Now for some advanced preparation for the 2007
Kearney's fourth chapter is on 'Desiring God.' This chapter moves from an interpretation of the Song of Songs, to a discussion of the Song of Songs by Levinas, to a discussion of Levinas discussion by Derrida and Caputo. It progresses from summation, to metaphysical reading, to phenomenological reading and finally to deconstructive reading. Through this discourse on interpreting desire the question turns on what the desire of God is, who desires whom, and what kind of desire it is.
Kearney begins with a truncated exposition of the Song of Songs itself. He is not shy: the Song is about sex. It is about desire. It is about longing of the other. It culminates in Song 8:6: "Place me as a seal upon your heart/ like a seal upon your arm/ for love is as strong as Death/ ardor as is as mighty as the Grave/ the flashes are flashes of fire/ a flame of Yhwh." (my translation). Kearney surmises, "unlike Platonic love, this incarnational love of the Bible does involve all the senses, sound, odor, touch, sight, taste, but unlike the old pagan rites of sexual fusion and sacrifice, it resists the phallic illusions of totality, finality or fullness." (p. 59) It is "a desire that desires beyond desire while remaining desire." (p. 60)
This desire is then contextualized and analyzed in light of the two predominant metaphysical categories in the book: onto-theology and eschatology. The onto-theological reading of desire is tied to an inner lack, an inner desire to know absolutely. It is a desire to storm the heavens and find the certainty that would render faith unnecessary and make God less dangerous. The eschatological reading of this desire is a hope of the future, a response desiring the God that has first desired us.
The discussion and preference for the eschatological, a preference seen through out Kearney's work, brings about an analysis of the work of Emmanuel Levinas. It is from Levinas that Kearney appears to take his ideas of the eschatological. Levinas himself formulated this idea in rejection to the grand Hegelian system of history. Levinas sought to break this system with an eschatological desire from outside of time, eschatological over teleological. Levinas played Hegel's concept of desire against itself. He saw the object of desire as voluptuousity of the other which brings about fecundity through a transcendence of paternity. That is to say, desire leads and engenders a gift that transcends the initial desire. However, Derrida and Caputo would see this last step as impossible.

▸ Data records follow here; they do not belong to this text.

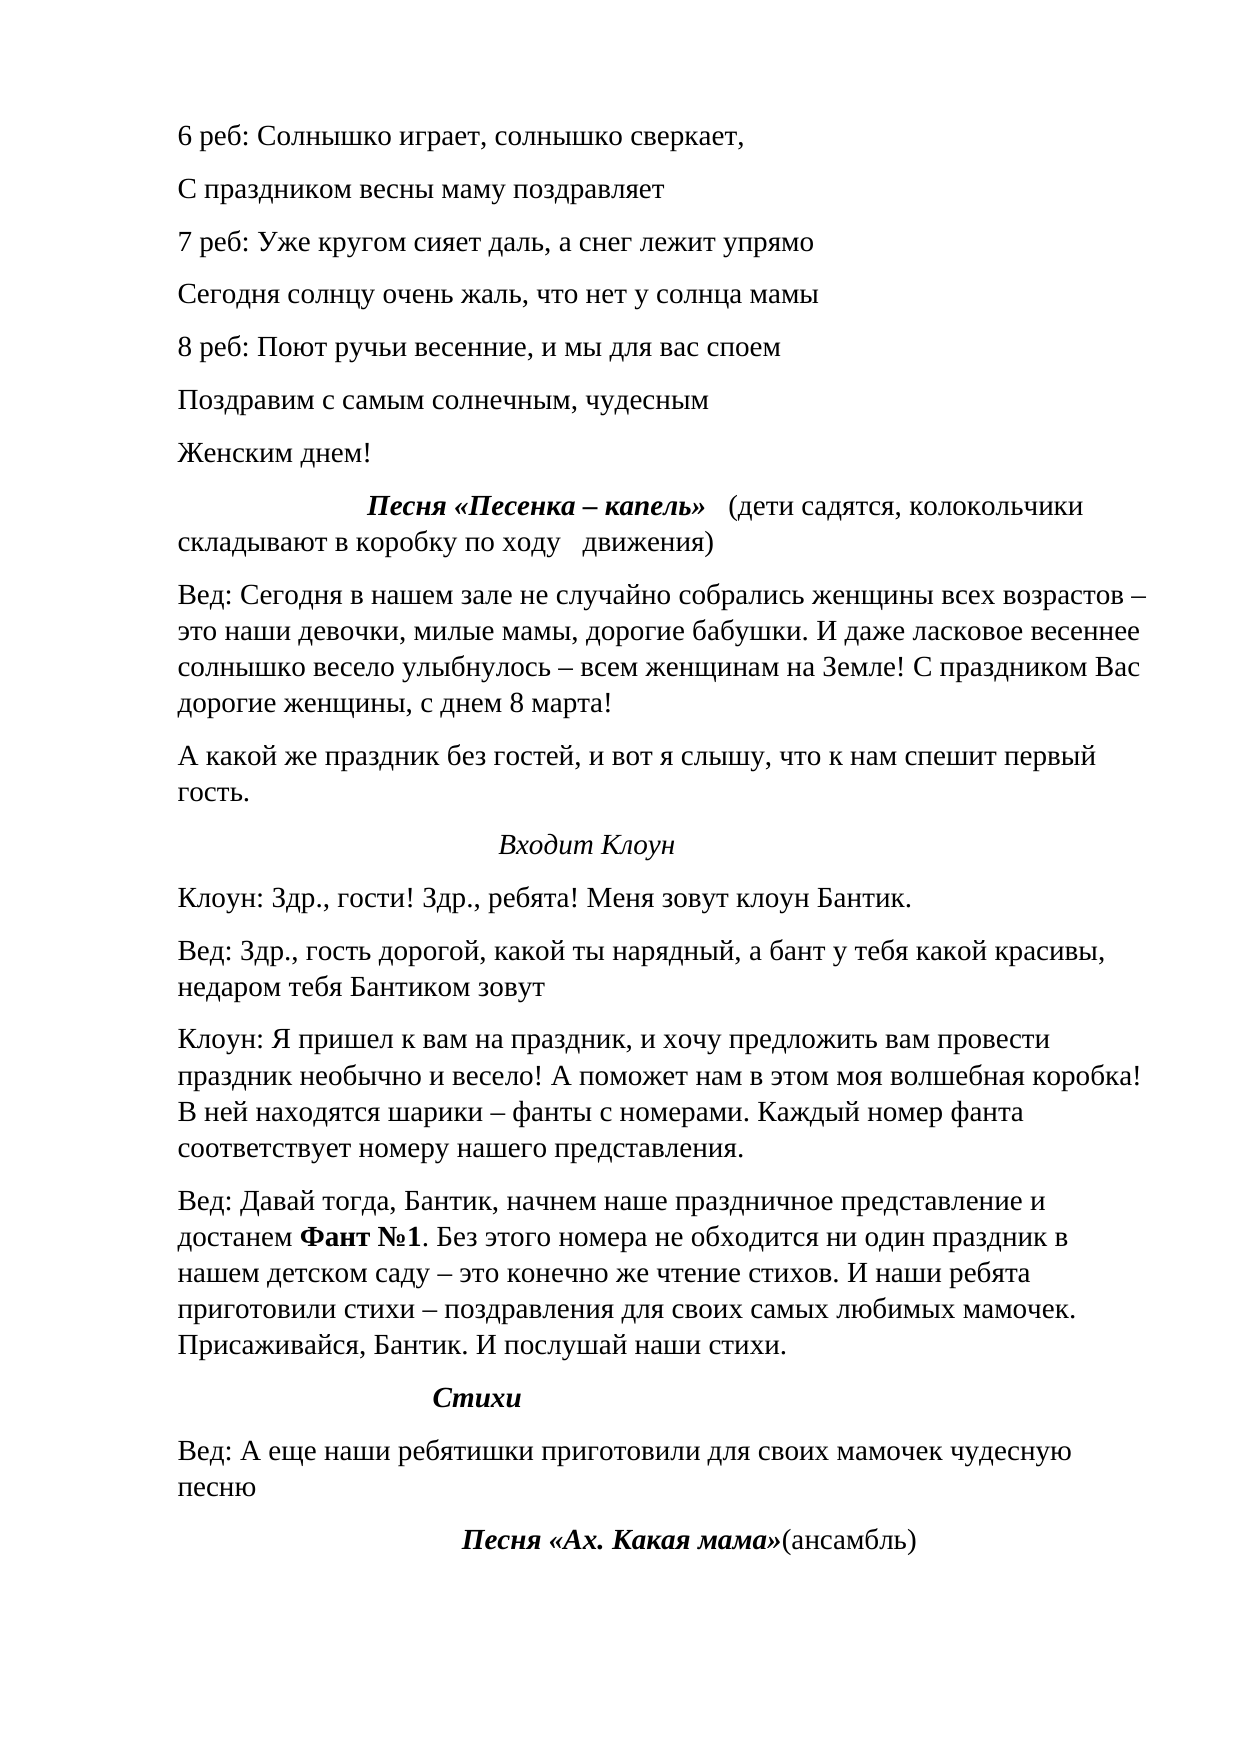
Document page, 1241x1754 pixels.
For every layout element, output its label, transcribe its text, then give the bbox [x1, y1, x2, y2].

text Клоун: Здр., гости! Здр., ребята! Меня зовут клоун Бантик. [177, 880, 1152, 913]
text Песня «Песенка – капель» (дети садятся, колокольчики складывают в коробку по ходу движения) [177, 488, 1152, 557]
text С праздником весны маму поздравляет [177, 171, 1152, 204]
text Женским днем! [177, 435, 1152, 468]
text 8 реб: Поют ручьи весенние, и мы для вас споем [177, 329, 1152, 363]
text Клоун: Я пришел к вам на праздник, и хочу предложить вам провести праздник необычно и весело! А поможет нам в этом моя волшебная коробка! В ней находятся шарики – фанты с номерами. Каждый номер фанта соответствует номеру нашего представления. [177, 1022, 1152, 1163]
text Стихи [177, 1380, 1152, 1414]
text 6 реб: Солнышко играет, солнышко сверкает, [177, 118, 1152, 152]
text Сегодня солнцу очень жаль, что нет у солнца мамы [177, 277, 1152, 310]
text Вед: Сегодня в нашем зале не случайно собрались женщины всех возрастов – это наши девочки, милые мамы, дорогие бабушки. И даже ласковое весеннее солнышко весело улыбнулось – всем женщинам на Земле! С праздником Вас дорогие женщины, с днем 8 марта! [177, 577, 1152, 719]
text Вед: А еще наши ребятишки приготовили для своих мамочек чудесную песню [177, 1433, 1152, 1503]
text 7 реб: Уже кругом сияет даль, а снег лежит упрямо [177, 224, 1152, 257]
text Вед: Давай тогда, Бантик, начнем наше праздничное представление и достанем Фант №1. Без этого номера не обходится ни один праздник в нашем детском саду – это конечно же чтение стихов. И наши ребята приготовили стихи – поздравления для своих самых любимых мамочек. Присаживайся, Бантик. И послушай наши стихи. [177, 1183, 1152, 1361]
text Входит Клоун [177, 827, 1152, 861]
text Песня «Ах. Какая мама»(ансамбль) [177, 1522, 1152, 1556]
text Поздравим с самым солнечным, чудесным [177, 382, 1152, 416]
text Вед: Здр., гость дорогой, какой ты нарядный, а бант у тебя какой красивы, недаром тебя Бантиком зовут [177, 933, 1152, 1002]
text А какой же праздник без гостей, и вот я слышу, что к нам спешит первый гость. [177, 738, 1152, 808]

Derrida and Caputo work with a deconstructive reading of desire. This desire desires an other that is tout autre, every other. In Derrida's summation, this other is not conscribed merely to human or divine but includes everything. Caputo interprets this as a desire rooted in importance of every specific other. Yet, this is a desire that Kearney shies away from. He holds instead that there needs to be something that allows us to recognize the object of our desire. Kearney in the end concludes, "While God's lovers will always continue to seek and desire him whom their soul loves, they have always already been found because already sought and desire by him who their soul loves." (p.79)

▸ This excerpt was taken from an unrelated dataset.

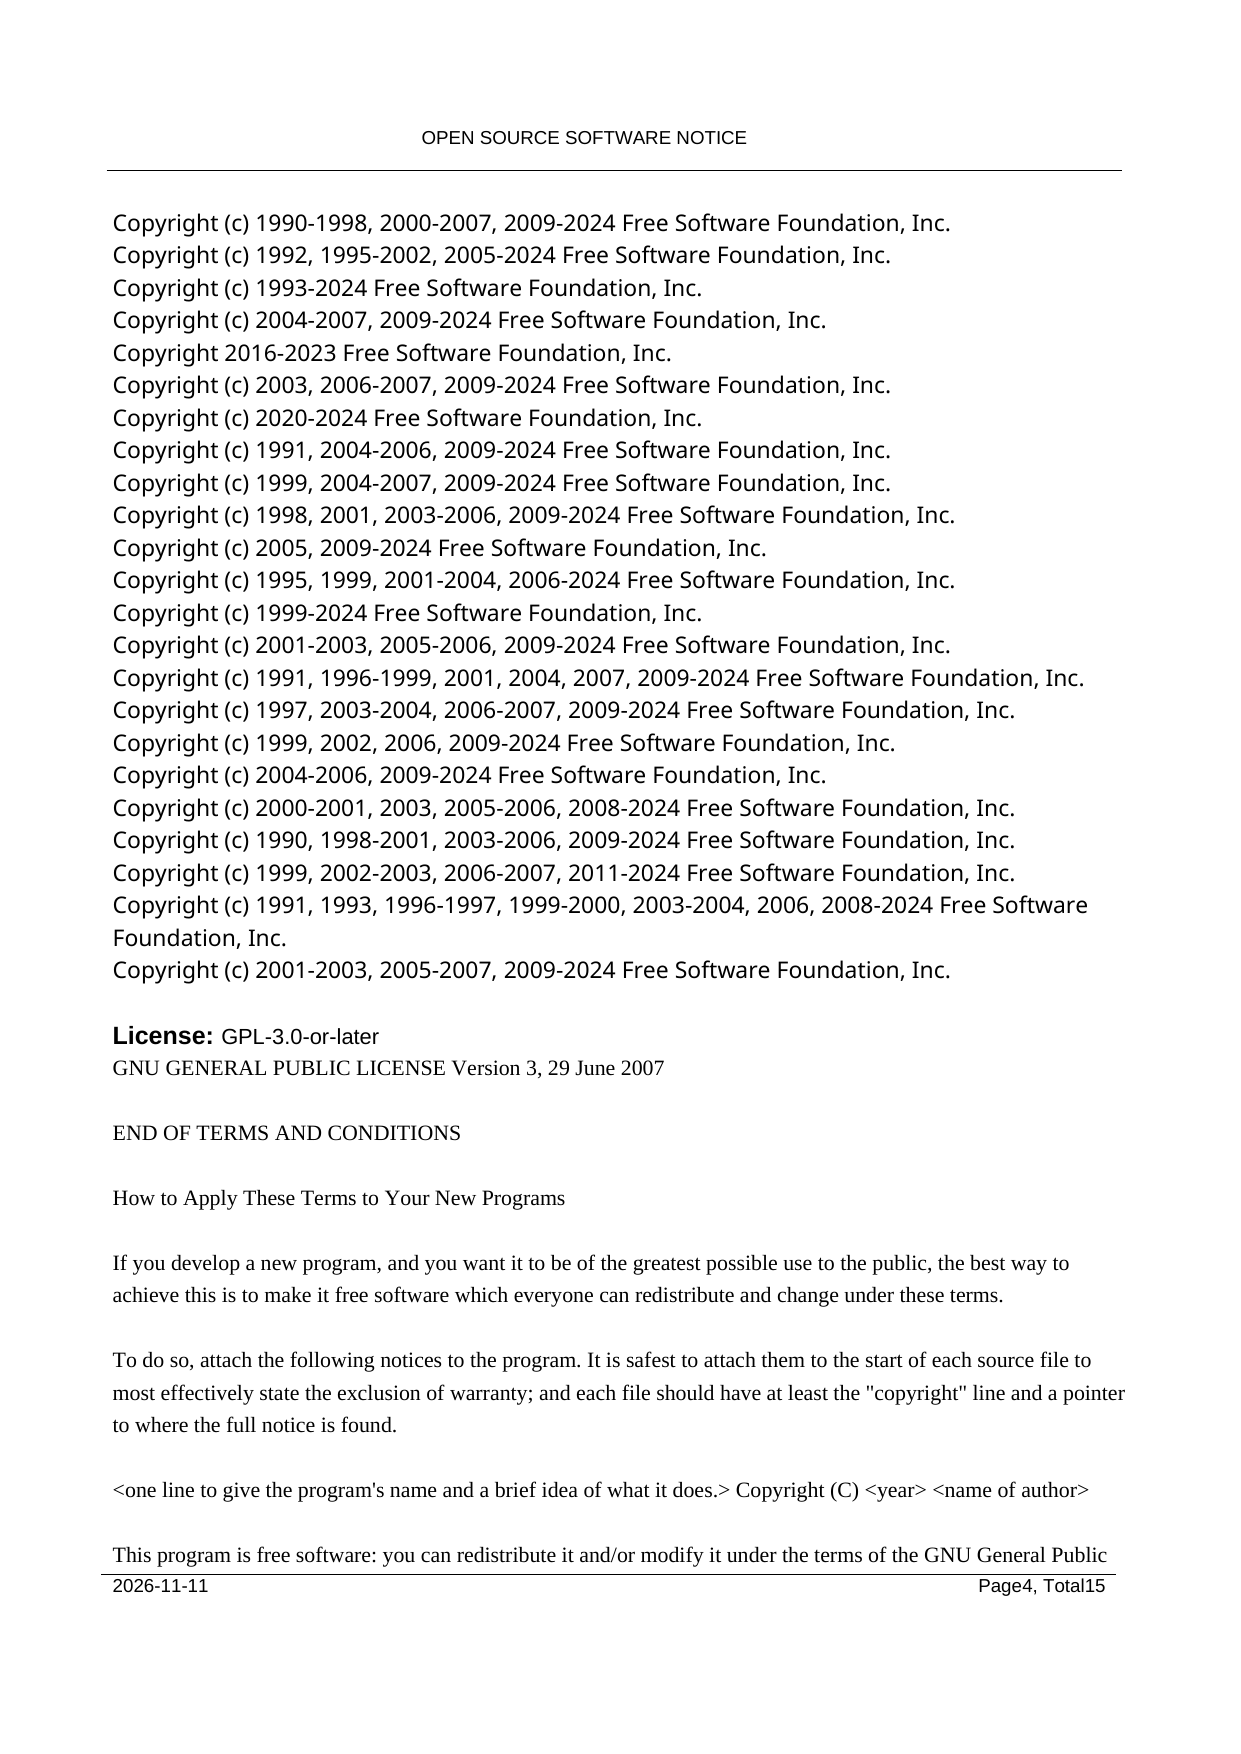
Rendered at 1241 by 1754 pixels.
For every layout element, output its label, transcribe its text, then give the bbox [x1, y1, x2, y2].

text License: GPL-3.0-or-later [112, 1019, 1128, 1051]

Kearney's fifth chapter is entitled "Possibilizing God." The title comes from Mark 10:27 where Jesus states that with God all things are possible. Kearney's goal in this chapter is to chart a new metaphysical course that allows for the eschatological notion of the possible, the possibility of the impossible. To this aim he interacts with recent attempts to reexamine the possible in the works of Husserl, Bloch, Heidegger and Derrida. A quick summary of these theories are in order. While Kearney ultimately finds all four of these scholars' religious understandings of the possible wanting, he holds that they all point to the possible as something more than the actual. He ends the chapter by summarizing his understanding of the Possible God.
"1) It is radically transcendent, guaranteed by the mark of its "impossible-possibility." 2) It is "possible in so far as we have faith in the promise of advent." 3) It calls and solicits us. 4) And, finally, the eschatological May-be unfolds not just as can-be but as should-be, already, now, and not yet, is always a surprise and never without grace. (p.100)

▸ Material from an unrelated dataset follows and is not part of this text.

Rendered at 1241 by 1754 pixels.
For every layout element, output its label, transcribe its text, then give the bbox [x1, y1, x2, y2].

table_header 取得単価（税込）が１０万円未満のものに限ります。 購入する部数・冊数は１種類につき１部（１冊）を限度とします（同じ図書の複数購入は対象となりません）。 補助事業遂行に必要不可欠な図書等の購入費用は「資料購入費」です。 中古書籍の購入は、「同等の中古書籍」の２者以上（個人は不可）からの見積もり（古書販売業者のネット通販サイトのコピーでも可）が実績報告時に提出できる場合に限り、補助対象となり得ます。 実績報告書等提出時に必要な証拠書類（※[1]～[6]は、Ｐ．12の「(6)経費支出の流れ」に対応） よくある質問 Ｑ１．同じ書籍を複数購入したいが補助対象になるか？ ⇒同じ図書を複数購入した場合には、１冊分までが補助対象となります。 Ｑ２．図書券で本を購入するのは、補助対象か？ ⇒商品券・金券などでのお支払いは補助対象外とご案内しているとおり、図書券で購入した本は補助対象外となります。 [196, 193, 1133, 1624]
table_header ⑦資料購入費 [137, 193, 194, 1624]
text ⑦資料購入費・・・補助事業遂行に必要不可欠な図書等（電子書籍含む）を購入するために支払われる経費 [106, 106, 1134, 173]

In his conclusion "Poetics of the Possible God" Kearney ties two general premises of the book together. The first is his attempt to retrieve an alternate hermeneutic of the possible; and the second is the concept of Godplay in this possibility.
First, Kearney looks at various philosophers from Averroës to Cusanus to finally Shelling in an attempt to explain the possible in a way that allows for the eschatological hope of the possible. Kearney sees "the divine Creator transfiguring our being into a can-be", a being capable of creating and recreating anew meanings in our world, without determining the actual content of our creating or doing the actual creating for us." (p.102). This openness of God is revealed in a new hermeneutical understanding of the trinity, "The Father might thus be re-envisages as the loving-possible which transfigures the Son and Spirit and is transfigured by them in turn." (p. 106)
This inner Trinitarian transfiguration plays finally into Kearney?s understanding of Godplay. God and humanity are in an eschatological play of possibility, the possibility of the Kingdom never fully possessed. The Trinity is understood in the Eastern Church as a sacred dance or perichoresis. Kearney holds that this dance is the God-play into which the Triune invites humanity to partake.